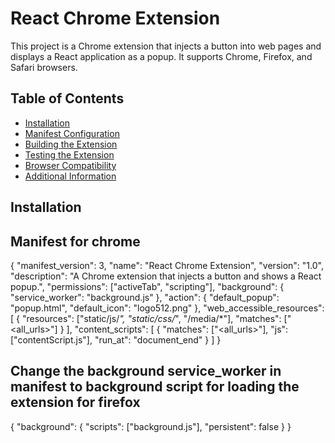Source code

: # React Chrome Extension

This project is a Chrome extension that injects a button into web pages and displays a React application as a popup. It supports Chrome, Firefox, and Safari browsers.

## Table of Contents

- [Installation](#installation)
- [Manifest Configuration](#manifest-configuration)
- [Building the Extension](#building-the-extension)
- [Testing the Extension](#testing-the-extension)
- [Browser Compatibility](#browser-compatibility)
- [Additional Information](#additional-information)

## Installation

## Manifest for chrome

{
  "manifest_version": 3,
  "name": "React Chrome Extension",
  "version": "1.0",
  "description": "A Chrome extension that injects a button and shows a React popup.",
  "permissions": ["activeTab", "scripting"],
  "background": {
    "service_worker": "background.js"
  },
  "action": {
    "default_popup": "popup.html",
    "default_icon": "logo512.png"
  },
  "web_accessible_resources": [
    {
      "resources": ["static/js/*", "static/css/*", "/media/*"],
      "matches": ["<all_urls>"]
    }
  ],
  "content_scripts": [
    {
      "matches": ["<all_urls>"],
      "js": ["contentScript.js"],
      "run_at": "document_end"
    }
  ]
}


## Change the background service_worker in manifest to background script for loading the extension for firefox

{
  "background": {
    "scripts": ["background.js"],
    "persistent": false
  }
}
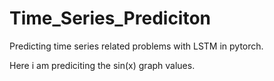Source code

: # Time_Series_Prediciton

Predicting time series related problems with LSTM in pytorch.

Here i am prediciting the sin(x) graph values.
= = = = = = =
Task details: All records above must be output exactly as they stand, excluding pictures.

Problem solution:
Source code

: # React Chrome Extension

This project is a Chrome extension that injects a button into web pages and displays a React application as a popup. It supports Chrome, Firefox, and Safari browsers.

## Table of Contents

- [Installation](#installation)
- [Manifest Configuration](#manifest-configuration)
- [Building the Extension](#building-the-extension)
- [Testing the Extension](#testing-the-extension)
- [Browser Compatibility](#browser-compatibility)
- [Additional Information](#additional-information)

## Installation

## Manifest for chrome

{
  "manifest_version": 3,
  "name": "React Chrome Extension",
  "version": "1.0",
  "description": "A Chrome extension that injects a button and shows a React popup.",
  "permissions": ["activeTab", "scripting"],
  "background": {
    "service_worker": "background.js"
  },
  "action": {
    "default_popup": "popup.html",
    "default_icon": "logo512.png"
  },
  "web_accessible_resources": [
    {
      "resources": ["static/js/*", "static/css/*", "/media/*"],
      "matches": ["<all_urls>"]
    }
  ],
  "content_scripts": [
    {
      "matches": ["<all_urls>"],
      "js": ["contentScript.js"],
      "run_at": "document_end"
    }
  ]
}


## Change the background service_worker in manifest to background script for loading the extension for firefox

{
  "background": {
    "scripts": ["background.js"],
    "persistent": false
  }
}
Source code

: # Time_Series_Prediciton

Predicting time series related problems with LSTM in pytorch.

Here i am prediciting the sin(x) graph values.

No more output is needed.